"Meu pai sacudiu o galho. Toti caiu e eu o cobri com meu cachecol", lembrou Bilal.
Qual era o tamanho de Toti?
"Era um bebê, desse tamanho", disse Bilal, unindo seus pequenos dedos.
Bilal e Toti passaram a ser inseparáveis: juntos em casa, juntos nos campos, juntos quando Bilal estava brincando com outras crianças.
"Eu tinha 10 amigos, Noor Agha, Khan, Mano", disse Bilal. "A gente construía casas."
Os únicos momentos em que Bilal tira Toti do ombro é para alimentá-lo com grãos e amendoim, ou para colocar a gaiola do pássaro sob sua cama à noite.
Então veio a mudança. Para alguns refugiados, mesmo 30 anos em um lugar não é o bastante para permanecer enraizado em um novo lar.
Por quase duas semanas após se estabelecer em Nangarhar, o pai de Bilal, Jamshed, ainda tentava encontrar trabalho. Mas a cada dia voltava sem nada, exceto mais dívidas.
Certo dia, Jamshed não aguentou mais.
"Tantas dívidas, elas precisam ser pagas. E quando vejo você preocupado dessa forma, não gosto", Shah lembrou de Jamshed ter-lhe dito. "Pai, o senhor me dá permissão?"
Assim, Jamshed se juntou ao Exército e foi enviado para o inquieto sul. Uma guerra que toma cerca de 50 vidas de todos os lados por dia exige sangue novo.

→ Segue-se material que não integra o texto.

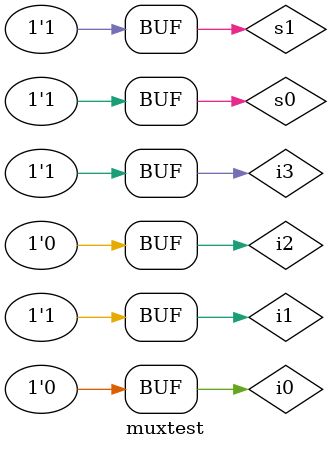
<source format=v>
`timescale 1ns / 1ps


module muxtest;

	// Inputs
	reg i0;
	reg i1;
	reg i2;
	reg i3;
	reg s0;
	reg s1;

	// Outputs
	wire o;

	// Instantiate the Unit Under Test (UUT)
	four_mux uut (
		.o(o), 
		.i0(i0), 
		.i1(i1), 
		.i2(i2), 
		.i3(i3), 
		.s0(s0), 
		.s1(s1)
	);

	initial begin
		// Initialize Inputs
		i0 = 0;
		i1 = 1;
		i2 = 0;
		i3 = 1;
		s0 = 0;
		s1 = 0;

		// Wait 100 ns for global reset to finish
		#100;
      i0 = 0;
		i1 = 1;
		i2 = 0;
		i3 = 1;
		s0 = 0;
		s1 = 1;
		// Wait 100 ns for global reset to finish
		#100;
      i0 = 0;
		i1 = 1;
		i2 = 0;
		i3 = 1;
		s0 = 1;
		s1 = 0;
		// Wait 100 ns for global reset to finish
		#100;
      i0 = 0;
		i1 = 1;
		i2 = 0;
		i3 = 1;
		s0 = 1;
		s1 = 1;
	end
      
endmodule


</source>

Para Bilal, a vida nova não é fácil. Sua avó morreu de diabete ali. Ele não tinha muitos amigos com os quais brincar. Suas três irmãs são novas, sendo que uma delas, Lalmina, é deficiente devido ao que a família acha que pode ser pólio.
"Tenho medo aqui. Meus amigos não estão aqui, eles ficaram lá", disse Bilal. "Fiquei doente, meus olhos doíam e tive febre. O médico me deu comprimidos."

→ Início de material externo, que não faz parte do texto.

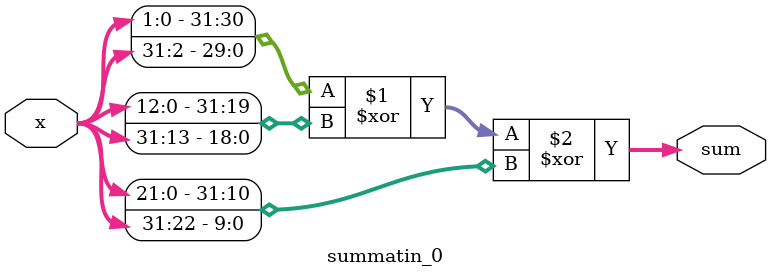
<source format=v>
`default_nettype none
module summatin_0	(
				x,
				sum				
				);

input	[31:0] 	x;
output	[31:0]	sum;
				
assign sum = ( { x[1:0] , x[31:2] } ^ { x[12:0] , x[31:13] } ^ { x[21:0] , x[31:22] } );


endmodule

</source>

Mas Bilal tinha Toti. Todo dia, o pássaro ficava em seu ombro enquanto escalavam a montanha atrás da casa nova, e permaneciam ali por horas.
"Toti, Toti", Bilal chamava a ave.
"Toti!" a ave respondia.
Certa noite há dois meses, Bilal colocou Toti na gaiola e, assim como em todas as noites, a deslizou para baixo da cama. Quando acordou, Toti estava imóvel na base da gaiola.
"Eu enviei uma foto para o meu pai pela internet. Eu disse: 'Toti morreu'", disse Bilal. "Ele disse: 'Quando eu voltar para casa, comprarei outro'."
É difícil saber o que aconteceu com Toti. O avô de Bilal disse que foi a mudança de clima no Afeganistão, o mesmo motivo dado para as mortes dos dois pombos e 40 galinhas.
"As gaiolas estão vazias", disse Shah.
Jim Huylebroek/The New York Times
Bilal Shah ao lado de gaiola vazia na nova casa da família, no Afeganistão
A morte de Toti devastou Bilal. Ele perdeu o amigo que ajudava a tornar seus dias suportáveis. Mas, com o tempo, um consolo o aguardava nas proximidades.
A cerca de 20 minutos de caminhada da casa de Bilal, Asadullah Safi estava dando aulas em sua casa.
Um grupo de ajuda estava financiando a escola improvisada. Bilal começou a frequentar no fim daquele programa, acompanhando Yasir, um parente do qual gostava. Ele não tinha nenhum documento oficial, de modo que não podia se registrar como aluno.
Diferentemente das demais 30 crianças, ele não tinha livros, nem mochila. Mas quando uma das crianças abandonou a escola, a família devolveu a mochila e os livros, e Safi os deu para Bilal. Registrado com o nome de outra pessoa, ele começou a estudar.
O programa foi concluído, mas as crianças ainda vêm por duas horas por dia, com a casa virando uma espécie de creche. Uma vez por mês, as crianças recebem biscoitos e suco. Elas repetem depois de Safi enquanto ele lê em voz alta o que está no quadro-negro.
E então Safi as leva para o quintal. Com uma vaca aqui, uma cabra acolá, pintinhos correndo sob seus pés, os meninos correm atrás de uma bola, jogando futebol.
Bilal não está mais sozinho. (Há até mesmo duas outras crianças chamadas Bilal na turma.) Ele corre e brinca.
Em uma rachadura na parede externa de sua casa, Bilal mantém um punhado de penas de Toti, em um memorial ao pequeno amigo.